#### [YOUR ASSIGNMENT]
Go to the line with "html: <div>Example from" in the records below, then output it and each following line exactly, up to and including the line with "text: 0.4784 ->". Skip pictures and add nothing.

#### [THE DATA]

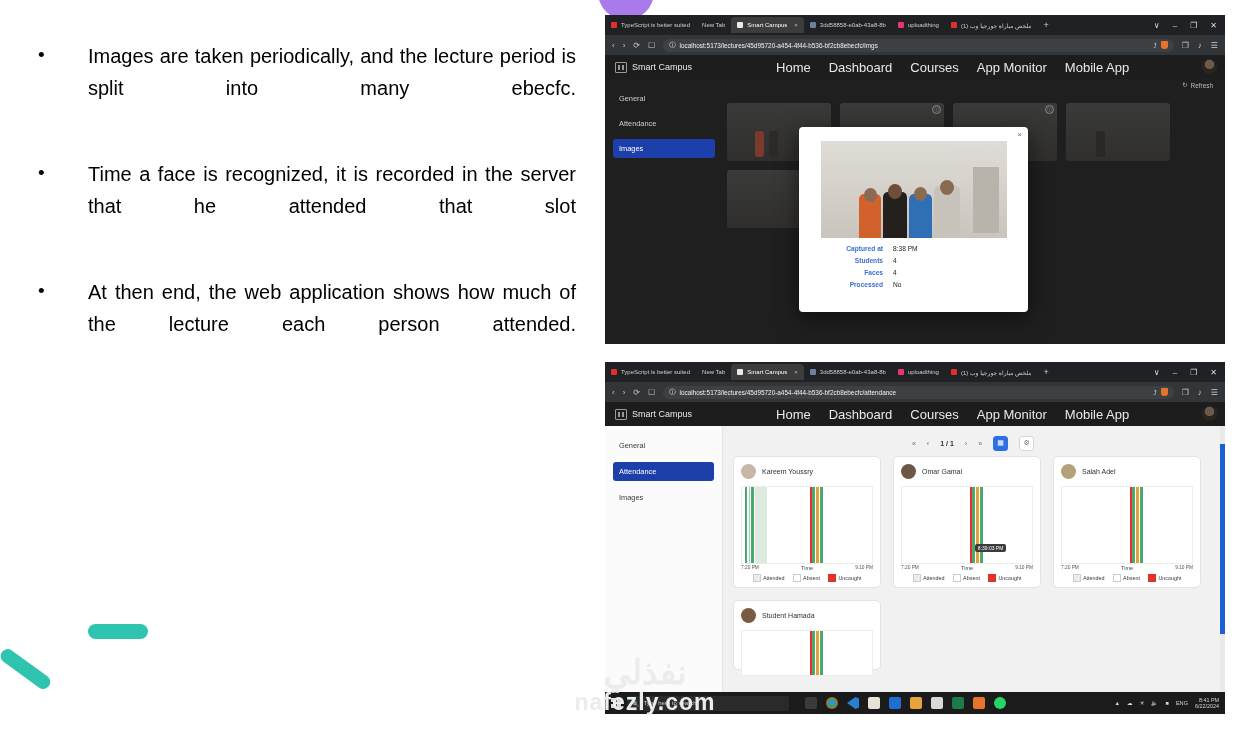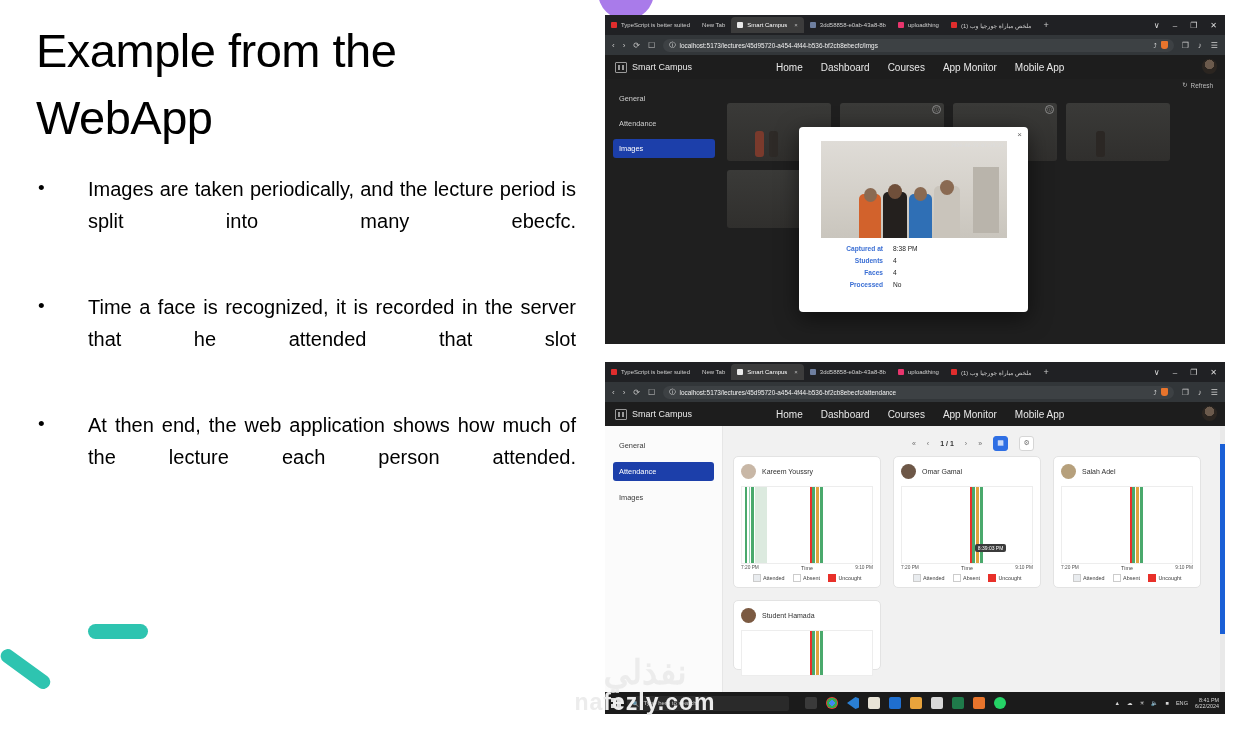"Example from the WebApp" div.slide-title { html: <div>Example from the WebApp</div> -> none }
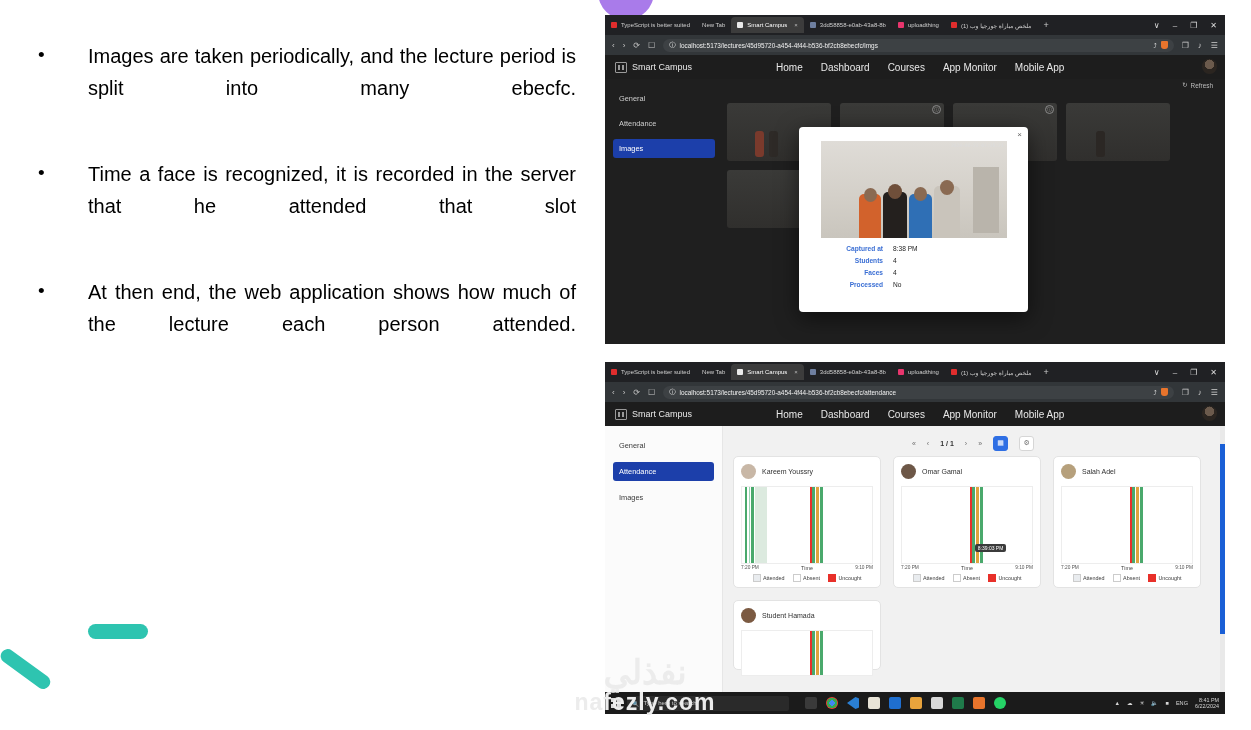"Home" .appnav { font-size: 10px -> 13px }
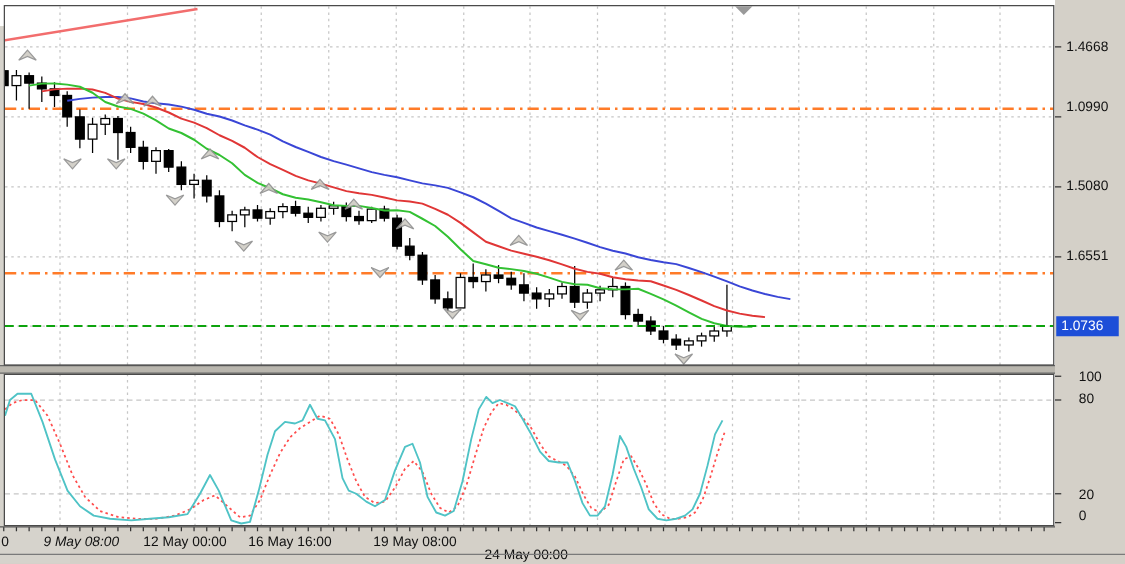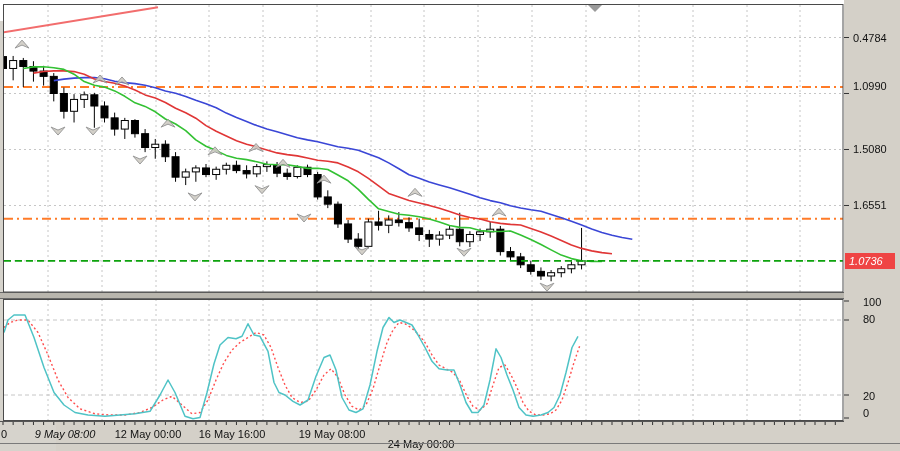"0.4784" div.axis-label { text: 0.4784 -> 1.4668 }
...
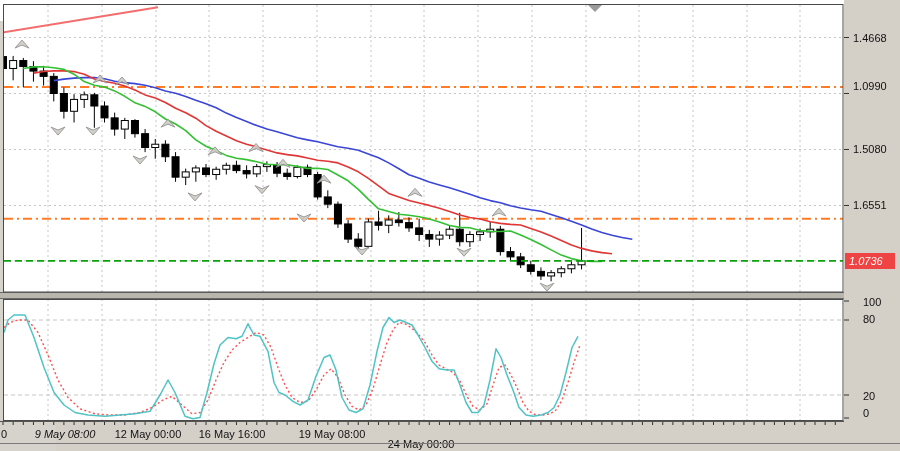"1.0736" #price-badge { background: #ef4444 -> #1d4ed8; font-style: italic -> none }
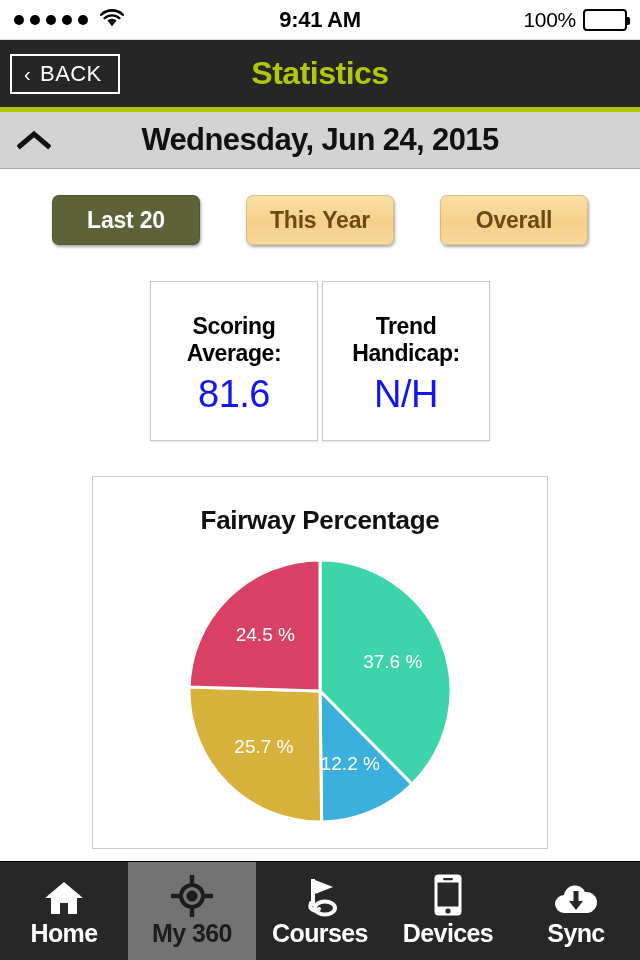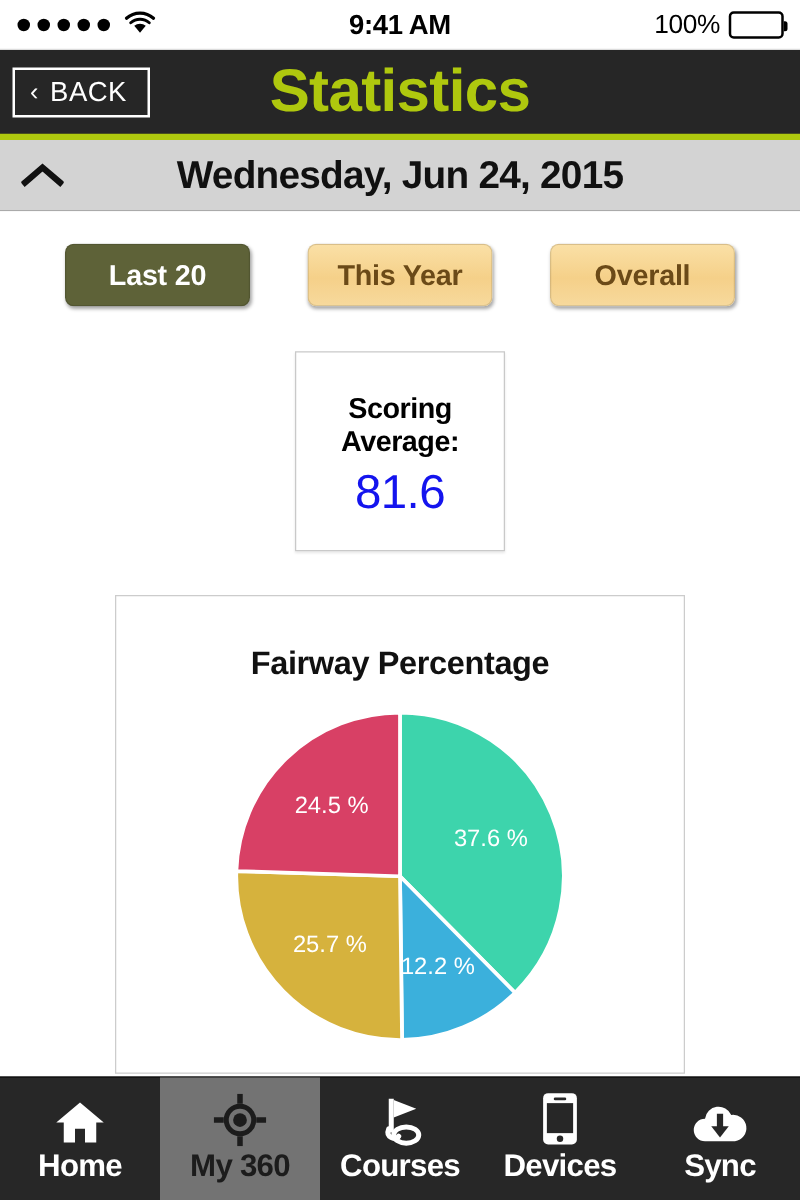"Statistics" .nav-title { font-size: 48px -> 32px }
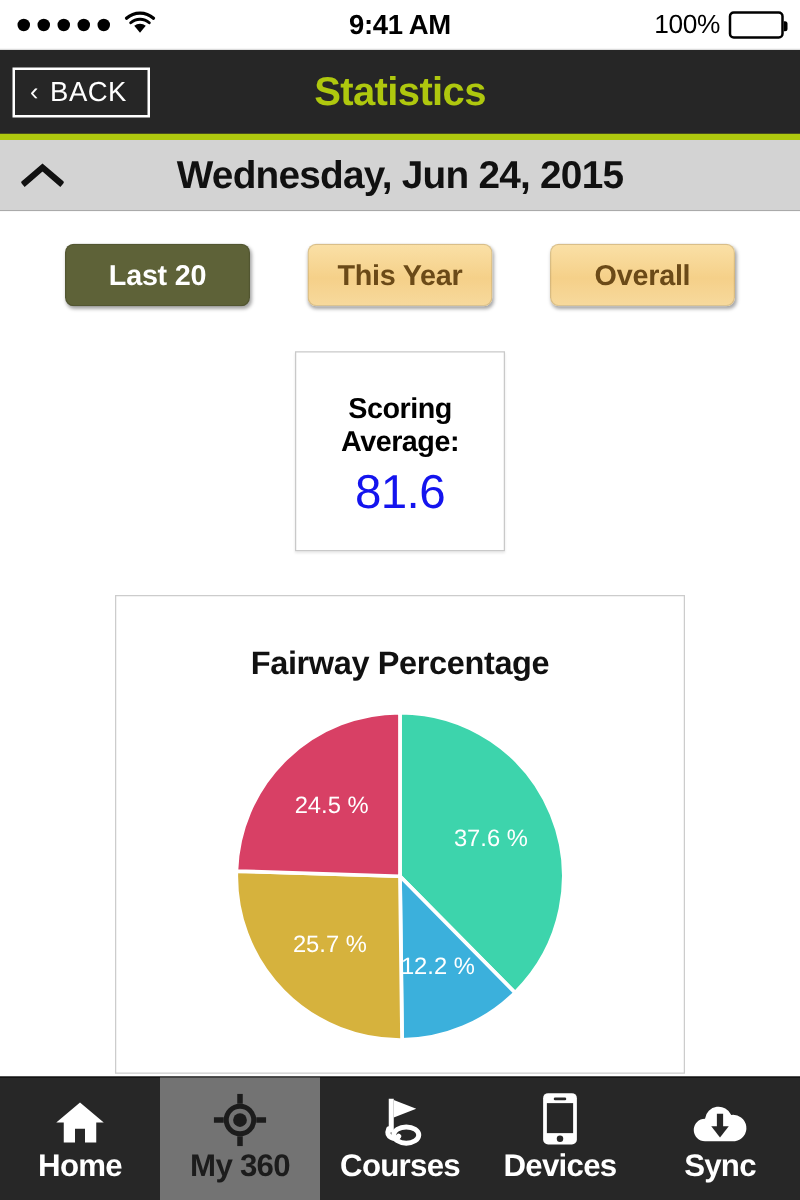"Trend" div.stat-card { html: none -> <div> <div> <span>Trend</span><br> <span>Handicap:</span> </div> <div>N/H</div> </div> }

#### [ANSWER TO THIS EXERCISE]
"Example from the WebApp" div.slide-title { html: <div>Example from the WebApp</div> -> none }
"Home" .appnav { font-size: 10px -> 13px }
"0.4784" div.axis-label { text: 0.4784 -> 1.4668 }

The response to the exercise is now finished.